* _Yazılı Görevler_:
1. Yargıtay kararını iki cümleyle özetleyin.
2. Yargıtay kararını kaldığı yerden sürdürün.

* _Verilen Metin_:
◇ ◇ ◇ ◇

Yargıtay Kararı 3. Ceza Dairesi 2018/4326 E. 2019/66 K. 07.01.2019 T.

YARGITAY KARARI
DAİRE : 3. Ceza Dairesi
ESAS NO : 2018/4326
KARAR NO : 2019/66
KARAR TARİHİ : 07.01.2019

MAHKEMESİ :Asliye Ceza Mahkemesi
HÜKÜMLER : Mahkumiyet

Mahalli mahkemece verilen hükümler temyiz edilmekle evrak okunarak;
Gereği görüşülüp düşünüldü:
1) Sanık … hakkında 6136 sayılı Kanun’a muhalefet suçundan kurulan mahkumiyet hükmüne ilişkin katılan …’ın temyiz itirazlarının incelenmesinde;
6136 sayılı Kanun’a muhalefet etme suçu yönünden katılanın suçtan zarar gören sıfatı ve 5271 sayılı CMK’nin 260. maddesi uyarınca bu hüküm yönünden kanun yoluna başvurma hakkı bulunmadığından, katılanın temyiz isteminin 6723 sayılı Kanun’un 33. maddesiyle değişik 5320 sayılı Kanun’un 8. maddesi gereğince yürürlükte bulunan 1412 sayılı CMUK’un 317. maddesi gereğince REDDİNE,
2) Sanık … hakkında 6136 sayılı Kanun’a muhalefet suçundan kurulan mahkumiyet hükmüne ilişkin sanığın temyiz itirazlarının incelenmesinde;
Sanığın adli sicil kaydında tekerrüre esas Ankara Gölbaşı (Kapatılan) Sulh Ceza Mahkemesinin 2011/42 Esas, 2011/488 Karar sayılı ilamı ile 6136 sayılı Kanun’a muhalefet suçundan verilen 500,00 TL ve 80,00 TL adli para cezasına ilişkin mahkumiyet hükmü olduğu halde, sanık hakkında 5237 sayılı TCK’nin 58/6. maddesi gereğince tayin olunan cezanın mükerrirlere özgü infaz rejimine göre çektirilmesine karar verilmesi gerektiğinin gözetilmemesi, aleyhe temyiz bulunmadığından bozma nedeni yapılmamıştır.

◇ ◇ ◇ ◇

* _Veri Kümesinden Alıntı_:
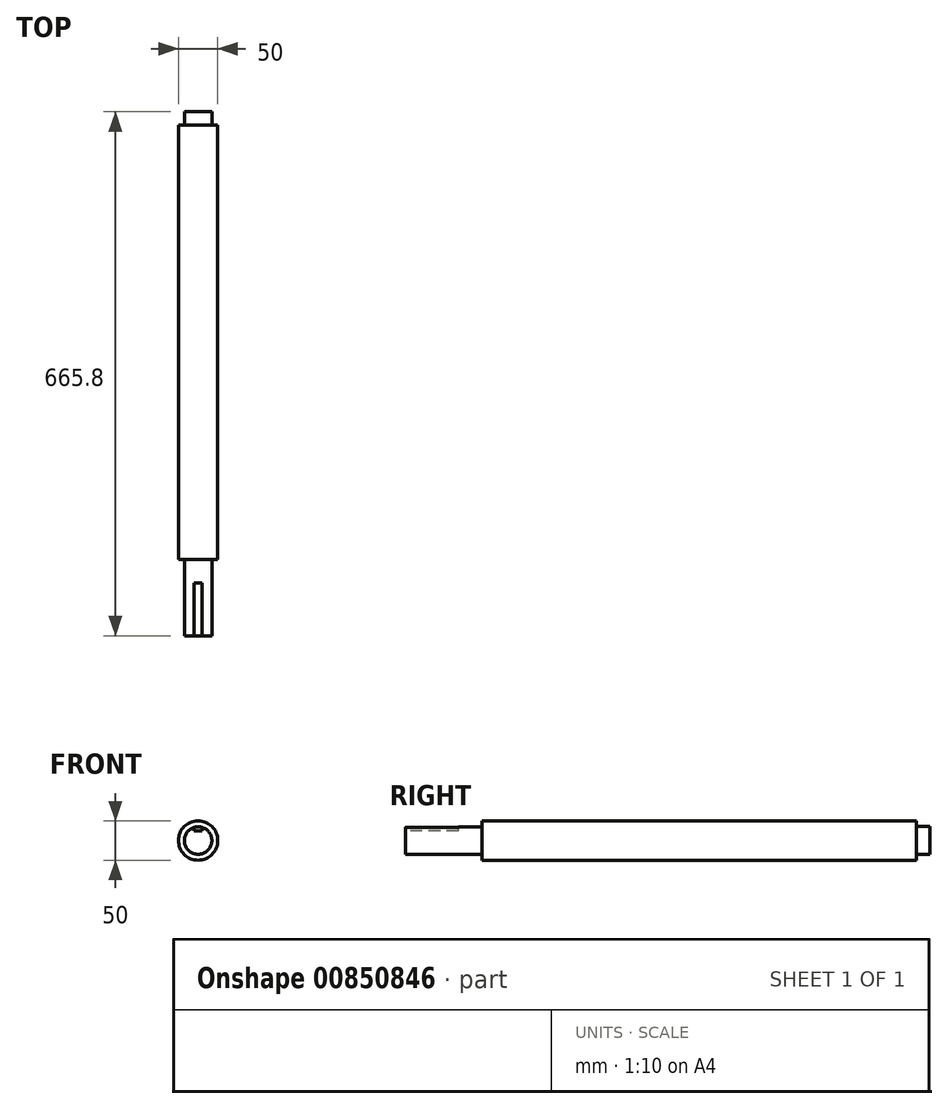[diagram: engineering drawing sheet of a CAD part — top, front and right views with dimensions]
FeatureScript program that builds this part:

◇ ◇ ◇ ◇

* _Alıştırma Sonuçları_:
1. Yargıtay 3. Ceza Dairesi, 6136 sayılı Kanun'a muhalefet suçundan verilen mahkumiyet hükmüne karşı katılanın temyiz istemini, katılanın bu suç yönünden suçtan zarar gören sıfatı ve kanun yoluna başvurma hakkı bulunmadığı için reddetmiştir. Sanığın temyizinde ise, adli sicilindeki tekerrüre esas mahkumiyete rağmen cezanın mükerrirlere özgü infaz rejimine göre çektirilmesine karar verilmesi gerektiği gözetilmemişse de, aleyhe temyiz bulunmadığından bu husus bozma nedeni yapılmamıştır.

2.
Yapılan yargılamaya, toplanan ve karar yerinde açıklanan delillere, mahkemenin kovuşturma sonucunda oluşan inanç ve takdirine, gösterilen gerekçeye ve uygulamaya göre sanığın temyiz itirazlarının reddiyle hükmün istem gibi ONANMASINA,
3) Sanık … hakkında katılanlara yönelik silahla tehdit, katılan …’a yönelik kasten basit yaralama, sanık … hakkında katılan …’ye yönelik kasten yaralama suçlarından kurulan mahkumiyet hükümlerine ilişkin temyiz itirazlarının incelenmesinde;
Sanık … hakkında katılan …’a yönelik kasten basit yaralama suçundan hükmolunan adli para cezasının tür ve miktarı, 14.04.2011 tarihinde yürürlüğe giren 31.03.2011 tarih ve 6217 sayılı Kanun’un 26. maddesi ile 5320 sayılı Kanun’a eklenen geçici 2. maddesi uyarınca kesinlik sınırı içinde kalmakta ise de; Ceza Genel Kurulunun 29.09.2009 tarih ve 2009/5-173 Esas, 2009/209 Karar sayılı kararında da vurgulandığı üzere, doğru uygulama yapılmış olması halinde, adli sicil kaydında tekerrüre esas mahkumiyeti bulunan sanık … hakkında TCK’nin 58/3. maddesi gereğince seçimlik cezalardan adli para cezası yerine hapis cezası tercih edileceği ve bu hükmün temyize tabi olacağı dikkate alınarak, katılan …’ın sanık … hakkında kasten basit yaralama suçundan kurulan hükme ilişkin temyiz isteminin incelenebilir olduğu kabul edilmiştir.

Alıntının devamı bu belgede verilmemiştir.